Houden beleggers voldoende rekening met het onderhoud en de waardevermindering in hun rendementsberekening?

VASTMANS. “Gedeeltelijk wel, zeker bij nieuwbouw, waar lagere onderhoudskosten vaak worden ingecalculeerd. Maar depreciatie is iets anders — de waarde-evolutie van een woning door de tijd heen kan sterk verschillen. Een goed onderhoud vertraagt de waardevermindering, en omgekeerd. Dat maakt het lastig om de echte prijsevolutie te bepalen. Twee identieke woningen kunnen heel verschillend evolueren, afhankelijk van hoe goed ze onderhouden of gerenoveerd zijn.

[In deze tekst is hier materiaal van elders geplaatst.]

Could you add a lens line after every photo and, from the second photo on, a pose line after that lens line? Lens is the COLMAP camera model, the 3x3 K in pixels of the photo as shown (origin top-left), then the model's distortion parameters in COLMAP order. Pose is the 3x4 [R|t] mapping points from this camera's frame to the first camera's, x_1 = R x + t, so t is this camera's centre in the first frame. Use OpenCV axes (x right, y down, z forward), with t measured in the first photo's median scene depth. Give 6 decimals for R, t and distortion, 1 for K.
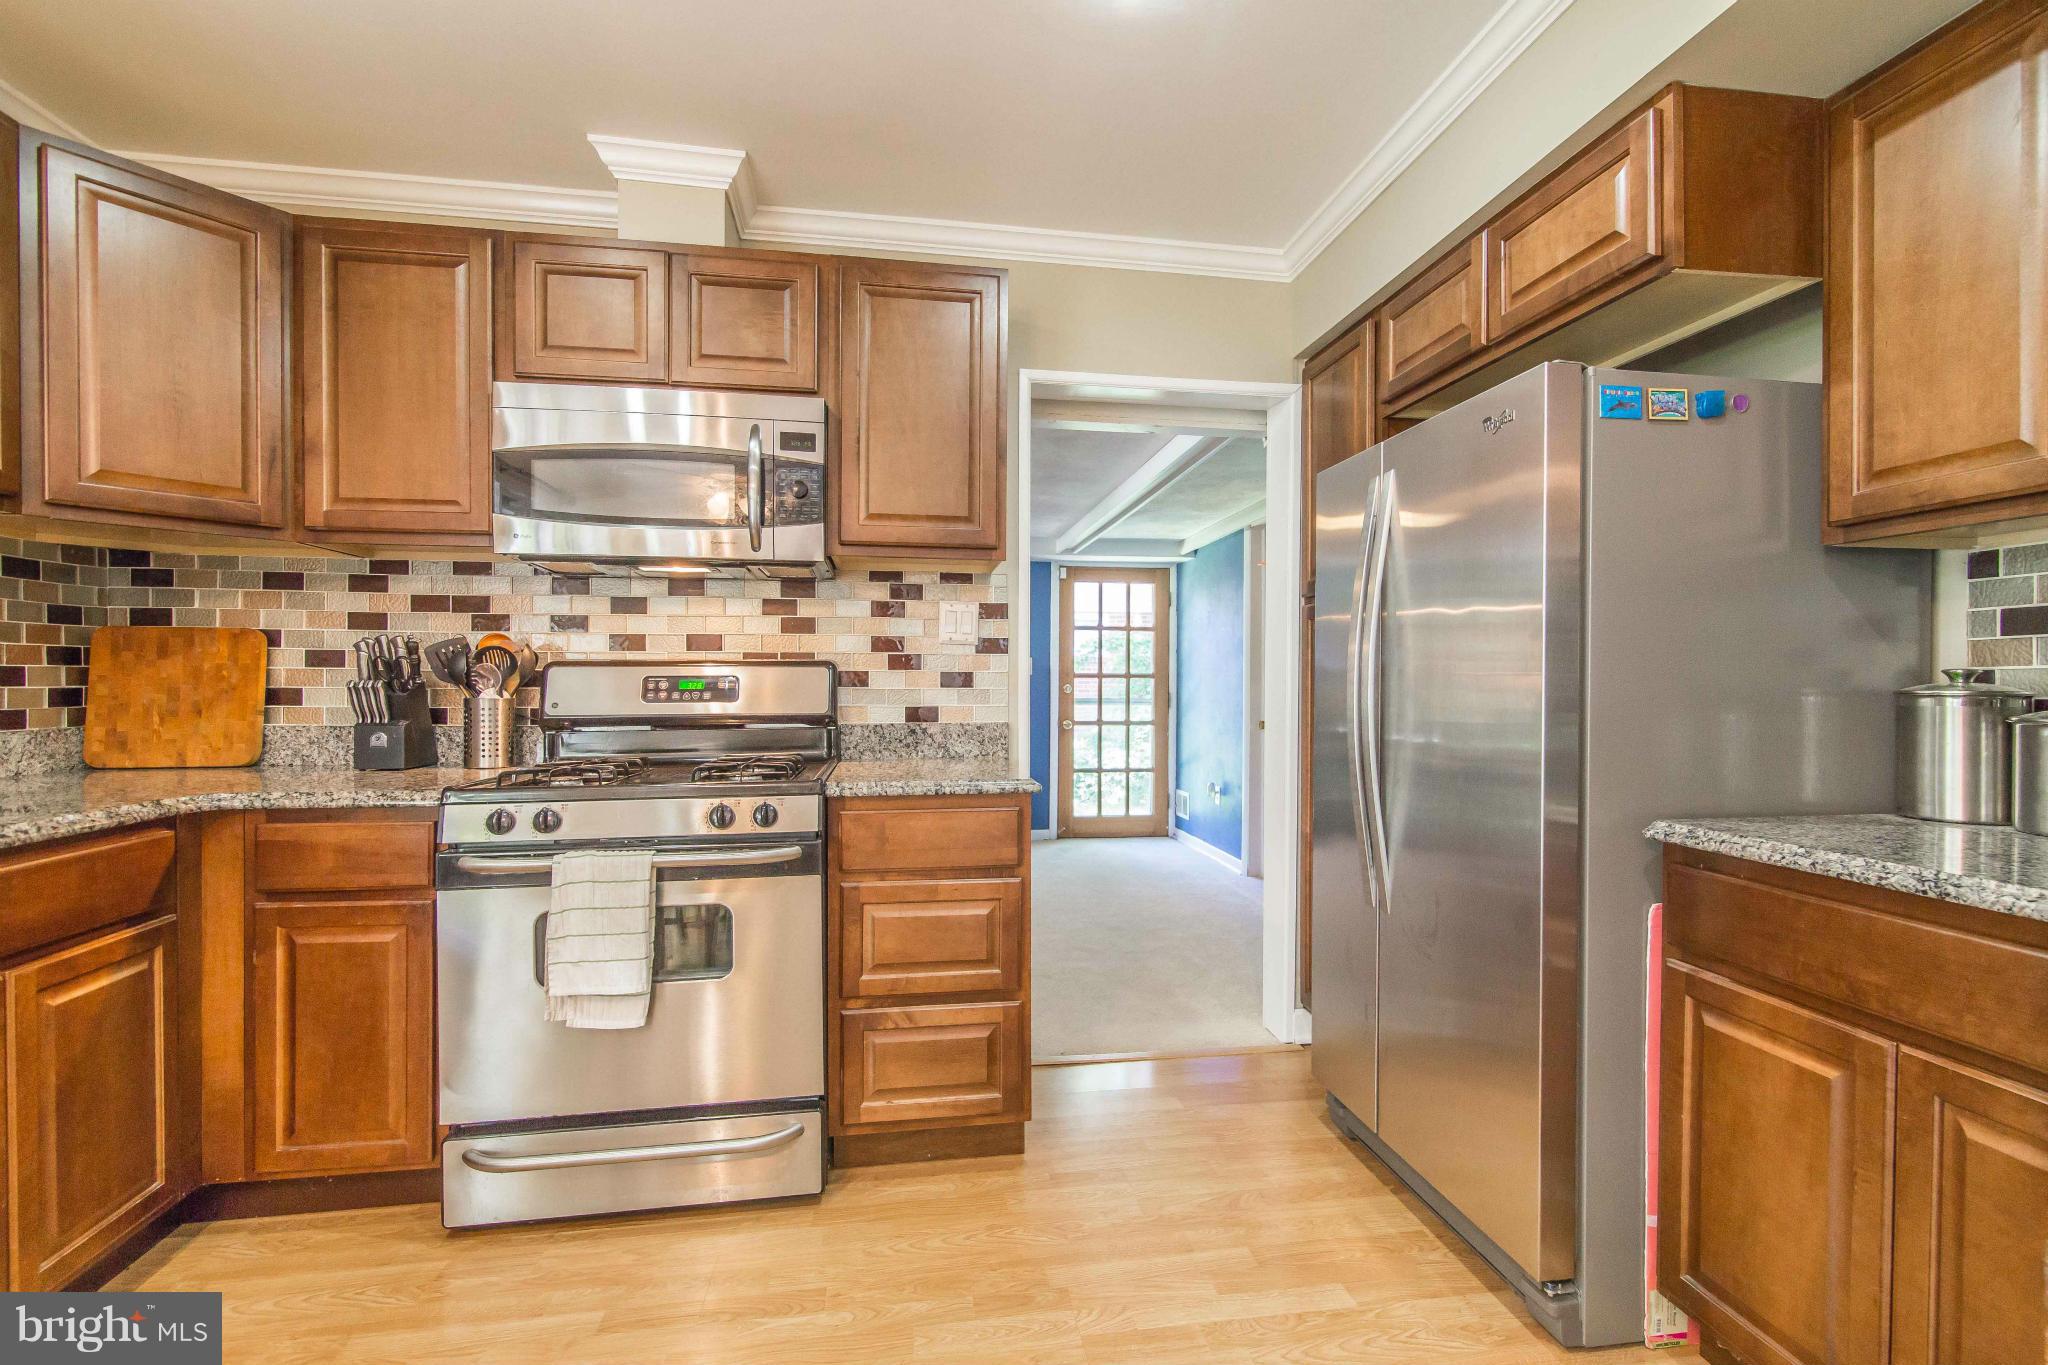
lens RADIAL K [[923.4, 0, 1039.6], [0, 923.4, 690.3], [0, 0, 1]] dist [-0.000659, -0.000491]
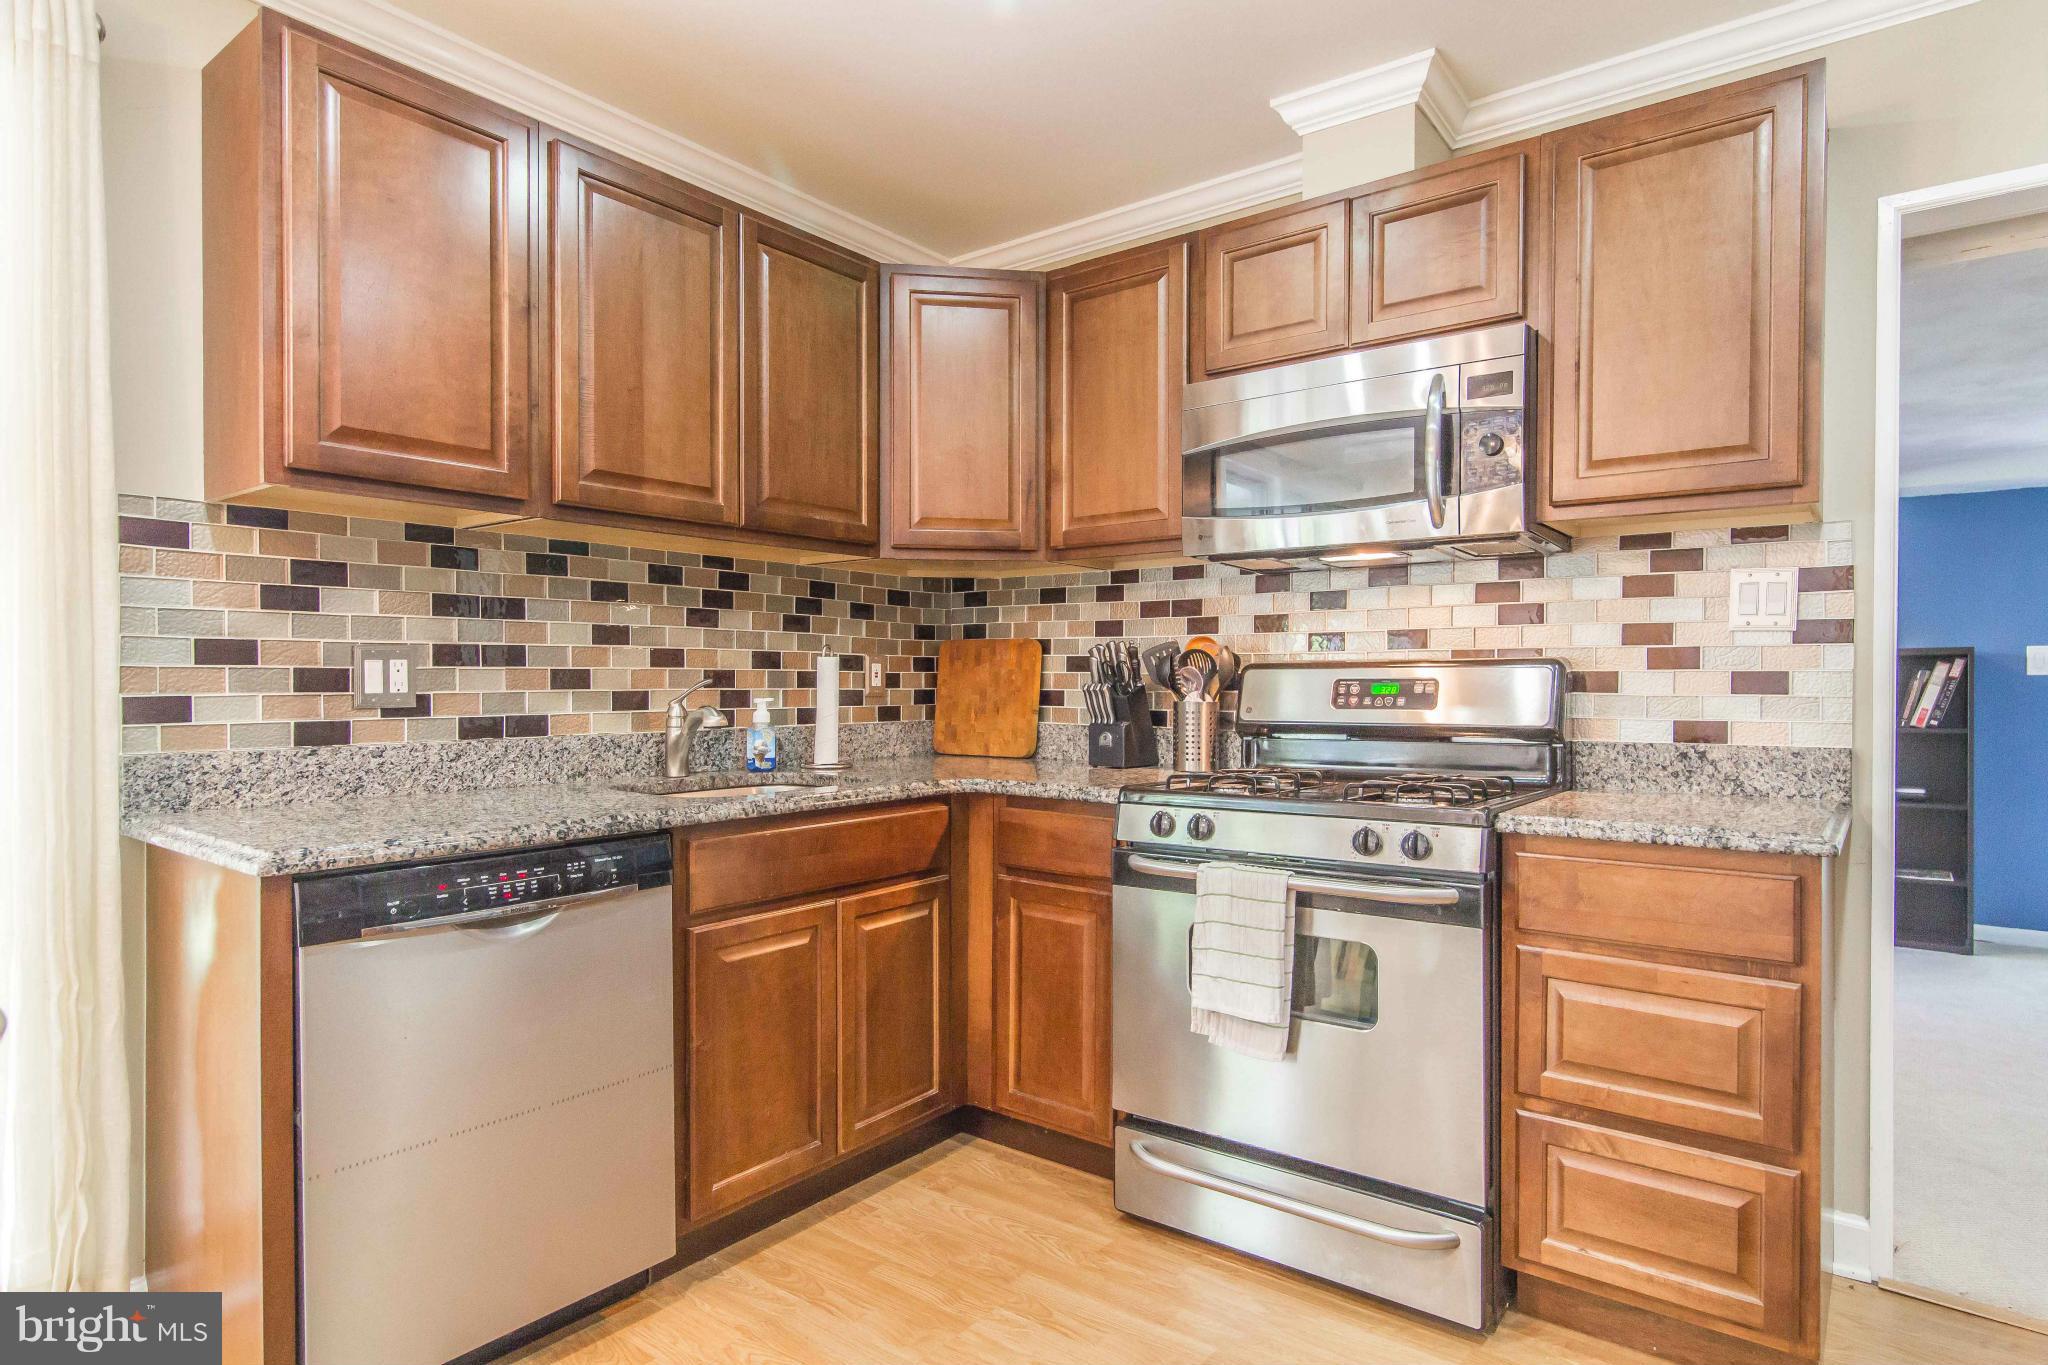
lens RADIAL K [[1110.4, 0, 1039.6], [0, 1110.4, 690.5], [0, 0, 1]] dist [0.001702, -0.000485]
pose [[0.687442, 0.004521, -0.726225, 0.169333], [-0.007911, 0.999968, -0.001264, -0.000614], [0.726196, 0.006614, 0.687456, 0.057726]]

“Bovendien geven de gemiddelde prijsevoluties, zoals die vaak in de media verschijnen, een vertekend beeld. De prijs van een specifieke woning stijgt minder sterk omdat die woning elk jaar ouder wordt. In rendementsanalyses blijf je daarom best woningen met dezelfde kenmerken doorheen de tijd volgen. Wij noemen dat hedonische prijsanalyses. Met zulke tijdreeksen kunnen wij de belegger een diepgaander inzicht bieden.”

Het vastgoednetwerk CIB waarschuwde onlangs voor een groeiende kloof tussen vraag en aanbod op de huurmarkt. Moet de overheid verhuren aantrekkelijker maken?

VASTMANS. “Nee, ik denk niet dat de overheid de huurmarkt extra moet ondersteunen. Want dan steun je de huurmarkt, daarna de eigenaarsmarkt, en uiteindelijk drijf je de prijzen overal op. Ik pleit wel voor eigendomsneutraliteit: een gelijk speelveld tussen beide markten, met correcties waar dat nodig is. Als bepaalde bevolkingsgroepen het recht op huisvesting dreigen te verliezen, moet de overheid corrigeren.

“De basis is altijd het aanbod. Zonder voldoende aanbod krijg je altijd prijsproblemen. Je hoeft verhuurders niet extra te stimuleren, maar je moet ze ook geen spaken in de wielen steken. Ze zorgen voor een belangrijk deel van het aanbod op de woningmarkt. Als je hen afschrikt, beperk je dat aanbod en vergroot je het probleem alleen maar.”

Grootte, energiepeil en huurder beïnvloeden rendement

Frank Vastmans en Joren Vandenbergh onderzochten ook de impact van woning- en huurderskenmerken op het bruto huurrendement. Oudere en kleinere woningen halen gemiddeld een hoger bruto huurrendement dan nieuwe en grote woningen. Ook het type woning speelt een rol. Zo ligt de bruto huurrendement voor een rijhuis 0,2 procentpunt hoger dan voor een vrijstaande woning. Een vrijstaande woning heeft waarschijnlijk meer tuin en die dient niet afgeschreven te worden, schuiven de onderzoekers naar voren als verklaring.

Energiezuinigheid blijkt ook een bepalende factor. Woningen met een slecht EPC-label (E-F) tonen een 3 procent hoger bruto huurrendement dan woningen met het label B-D, en het verschil met de meest energie-efficiënte huizen (label A) is nog groter. Dat komt doordat de betere energetische kwaliteit in de hogere aankoopprijs is verrekend.

Ook huurderskenmerken beïnvloeden het bruto huurrendement. Hoe hoger bijvoorbeeld het aandeel hogeropgeleiden in de buurt, hoe lager het bruto huurrendement. Een hoog percentage zieken en werklozen in een buurt heeft dan weer een licht positief effect op het bruto huurrendement. Dat suggereert dat verhuurders een hogere huurprijs willen als compensatie voor extra risico (verwachte schade of wanbetalingen). “Je kunt dat vergelijken met de banken die een iets hogere hypothecaire intrestvoet hanteren voor risicovollere leningen”, verduidelijkt Frank Vastmans.